### Activity
Where a line below carries the word "Space", include it in the count, then give the count alone.

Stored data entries
+--
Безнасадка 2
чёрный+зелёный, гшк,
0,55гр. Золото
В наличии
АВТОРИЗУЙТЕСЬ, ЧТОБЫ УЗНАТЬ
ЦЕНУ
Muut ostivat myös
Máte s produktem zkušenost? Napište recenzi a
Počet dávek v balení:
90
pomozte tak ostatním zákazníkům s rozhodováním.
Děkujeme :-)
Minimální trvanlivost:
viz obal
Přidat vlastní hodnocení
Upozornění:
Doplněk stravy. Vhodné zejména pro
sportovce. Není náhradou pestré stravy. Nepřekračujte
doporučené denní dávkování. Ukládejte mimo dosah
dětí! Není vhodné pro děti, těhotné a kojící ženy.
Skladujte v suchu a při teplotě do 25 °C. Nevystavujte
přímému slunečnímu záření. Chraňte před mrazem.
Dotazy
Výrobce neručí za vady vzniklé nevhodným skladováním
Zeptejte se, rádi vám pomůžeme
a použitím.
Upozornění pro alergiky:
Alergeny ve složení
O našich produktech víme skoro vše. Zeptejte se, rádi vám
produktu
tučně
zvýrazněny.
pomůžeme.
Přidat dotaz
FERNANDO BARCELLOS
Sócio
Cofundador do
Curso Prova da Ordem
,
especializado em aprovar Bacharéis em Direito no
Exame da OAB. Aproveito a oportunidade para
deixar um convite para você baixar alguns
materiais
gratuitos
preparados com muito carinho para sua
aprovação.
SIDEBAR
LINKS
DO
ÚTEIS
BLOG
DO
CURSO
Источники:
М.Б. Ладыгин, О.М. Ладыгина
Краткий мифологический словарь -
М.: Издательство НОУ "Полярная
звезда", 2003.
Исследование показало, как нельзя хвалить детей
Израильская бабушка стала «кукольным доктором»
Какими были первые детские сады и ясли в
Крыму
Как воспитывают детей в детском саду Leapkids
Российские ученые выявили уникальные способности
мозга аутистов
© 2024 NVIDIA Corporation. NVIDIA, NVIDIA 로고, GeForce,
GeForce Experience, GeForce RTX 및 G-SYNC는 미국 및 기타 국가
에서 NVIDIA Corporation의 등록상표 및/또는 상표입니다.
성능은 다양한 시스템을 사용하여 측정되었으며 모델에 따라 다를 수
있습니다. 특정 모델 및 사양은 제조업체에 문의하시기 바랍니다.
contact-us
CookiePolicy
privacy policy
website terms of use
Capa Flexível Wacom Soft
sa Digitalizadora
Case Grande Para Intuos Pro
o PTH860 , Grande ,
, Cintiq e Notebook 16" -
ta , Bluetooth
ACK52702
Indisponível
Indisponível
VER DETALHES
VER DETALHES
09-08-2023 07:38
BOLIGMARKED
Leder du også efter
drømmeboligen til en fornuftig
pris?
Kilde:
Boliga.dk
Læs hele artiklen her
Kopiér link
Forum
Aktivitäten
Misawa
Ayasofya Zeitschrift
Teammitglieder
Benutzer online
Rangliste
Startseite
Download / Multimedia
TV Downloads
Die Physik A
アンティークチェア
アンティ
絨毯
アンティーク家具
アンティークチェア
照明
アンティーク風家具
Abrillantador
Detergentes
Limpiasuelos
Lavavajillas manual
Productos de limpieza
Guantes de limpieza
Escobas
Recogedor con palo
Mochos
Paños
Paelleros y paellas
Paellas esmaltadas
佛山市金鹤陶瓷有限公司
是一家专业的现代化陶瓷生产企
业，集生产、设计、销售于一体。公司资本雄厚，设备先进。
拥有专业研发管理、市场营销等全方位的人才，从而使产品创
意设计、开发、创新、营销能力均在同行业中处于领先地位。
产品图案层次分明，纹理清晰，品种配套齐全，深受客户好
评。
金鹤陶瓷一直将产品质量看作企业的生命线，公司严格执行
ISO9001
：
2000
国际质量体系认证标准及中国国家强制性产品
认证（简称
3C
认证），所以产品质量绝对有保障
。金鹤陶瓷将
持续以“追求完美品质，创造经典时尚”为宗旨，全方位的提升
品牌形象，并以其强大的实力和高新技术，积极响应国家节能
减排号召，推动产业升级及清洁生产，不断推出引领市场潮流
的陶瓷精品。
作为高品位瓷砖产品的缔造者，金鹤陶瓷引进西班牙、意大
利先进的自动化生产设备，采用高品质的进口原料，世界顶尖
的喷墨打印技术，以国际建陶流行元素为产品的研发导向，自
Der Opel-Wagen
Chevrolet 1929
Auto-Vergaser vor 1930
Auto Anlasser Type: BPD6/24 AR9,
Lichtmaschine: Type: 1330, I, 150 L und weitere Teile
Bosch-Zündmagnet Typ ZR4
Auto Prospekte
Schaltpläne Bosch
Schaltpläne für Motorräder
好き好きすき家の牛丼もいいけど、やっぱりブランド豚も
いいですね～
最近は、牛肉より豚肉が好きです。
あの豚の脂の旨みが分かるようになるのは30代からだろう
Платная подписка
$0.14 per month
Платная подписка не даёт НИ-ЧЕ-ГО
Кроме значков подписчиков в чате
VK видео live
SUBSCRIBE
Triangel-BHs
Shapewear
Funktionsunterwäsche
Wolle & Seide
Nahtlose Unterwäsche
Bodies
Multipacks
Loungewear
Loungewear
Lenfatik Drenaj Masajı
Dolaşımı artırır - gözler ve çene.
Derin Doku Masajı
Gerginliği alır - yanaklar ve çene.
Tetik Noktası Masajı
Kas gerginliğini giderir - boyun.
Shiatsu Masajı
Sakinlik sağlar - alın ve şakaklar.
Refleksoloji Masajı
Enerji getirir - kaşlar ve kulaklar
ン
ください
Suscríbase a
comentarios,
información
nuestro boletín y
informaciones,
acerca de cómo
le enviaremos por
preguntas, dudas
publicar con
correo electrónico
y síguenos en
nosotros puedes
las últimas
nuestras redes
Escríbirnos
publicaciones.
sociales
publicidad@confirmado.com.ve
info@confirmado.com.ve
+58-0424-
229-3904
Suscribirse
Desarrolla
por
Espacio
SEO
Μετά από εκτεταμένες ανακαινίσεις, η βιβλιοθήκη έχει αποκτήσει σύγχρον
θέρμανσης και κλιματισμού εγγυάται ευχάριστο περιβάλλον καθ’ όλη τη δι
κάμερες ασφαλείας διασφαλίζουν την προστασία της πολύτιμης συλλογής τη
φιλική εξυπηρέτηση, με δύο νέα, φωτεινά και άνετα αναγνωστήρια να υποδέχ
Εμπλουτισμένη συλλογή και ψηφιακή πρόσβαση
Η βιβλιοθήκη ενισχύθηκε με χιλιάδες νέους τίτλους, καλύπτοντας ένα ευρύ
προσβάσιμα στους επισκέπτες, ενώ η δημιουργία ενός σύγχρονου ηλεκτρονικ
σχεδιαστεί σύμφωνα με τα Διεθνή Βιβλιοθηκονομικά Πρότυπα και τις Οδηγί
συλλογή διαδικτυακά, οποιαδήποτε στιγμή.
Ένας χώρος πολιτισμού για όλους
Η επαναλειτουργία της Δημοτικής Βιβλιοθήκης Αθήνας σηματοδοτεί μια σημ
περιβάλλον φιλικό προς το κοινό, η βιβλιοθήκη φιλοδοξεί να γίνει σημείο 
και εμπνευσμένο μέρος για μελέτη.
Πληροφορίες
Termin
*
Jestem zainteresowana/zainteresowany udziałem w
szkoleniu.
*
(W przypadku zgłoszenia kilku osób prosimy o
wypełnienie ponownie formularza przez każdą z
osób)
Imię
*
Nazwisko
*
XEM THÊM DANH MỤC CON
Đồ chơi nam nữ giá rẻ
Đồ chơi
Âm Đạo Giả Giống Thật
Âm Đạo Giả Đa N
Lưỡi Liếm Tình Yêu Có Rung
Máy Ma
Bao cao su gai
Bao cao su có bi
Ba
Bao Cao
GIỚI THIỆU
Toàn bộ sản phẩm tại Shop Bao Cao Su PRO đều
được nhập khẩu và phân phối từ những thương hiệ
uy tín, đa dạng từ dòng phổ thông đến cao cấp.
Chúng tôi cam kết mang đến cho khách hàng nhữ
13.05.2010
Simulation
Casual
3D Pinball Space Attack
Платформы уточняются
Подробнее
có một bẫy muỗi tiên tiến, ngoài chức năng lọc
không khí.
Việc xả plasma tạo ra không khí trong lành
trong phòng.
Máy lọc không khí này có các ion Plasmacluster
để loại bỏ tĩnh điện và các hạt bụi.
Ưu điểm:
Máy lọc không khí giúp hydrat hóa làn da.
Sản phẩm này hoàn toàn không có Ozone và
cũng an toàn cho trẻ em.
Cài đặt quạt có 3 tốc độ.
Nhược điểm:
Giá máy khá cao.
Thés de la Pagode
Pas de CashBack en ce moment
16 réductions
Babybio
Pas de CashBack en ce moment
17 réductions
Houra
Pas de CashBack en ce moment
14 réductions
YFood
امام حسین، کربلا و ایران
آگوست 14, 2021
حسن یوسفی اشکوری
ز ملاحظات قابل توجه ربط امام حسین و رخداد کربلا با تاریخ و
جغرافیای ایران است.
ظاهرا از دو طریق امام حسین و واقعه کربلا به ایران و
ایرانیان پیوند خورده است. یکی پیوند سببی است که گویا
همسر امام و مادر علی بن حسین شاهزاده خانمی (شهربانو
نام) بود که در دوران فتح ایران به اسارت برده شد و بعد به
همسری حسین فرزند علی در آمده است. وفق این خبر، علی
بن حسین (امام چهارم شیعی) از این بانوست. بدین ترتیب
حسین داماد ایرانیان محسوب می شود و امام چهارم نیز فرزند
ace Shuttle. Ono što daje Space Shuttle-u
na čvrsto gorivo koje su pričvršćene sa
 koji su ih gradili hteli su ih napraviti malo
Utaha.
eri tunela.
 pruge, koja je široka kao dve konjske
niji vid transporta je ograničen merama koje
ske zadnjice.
+--
### Answer for this exercise
2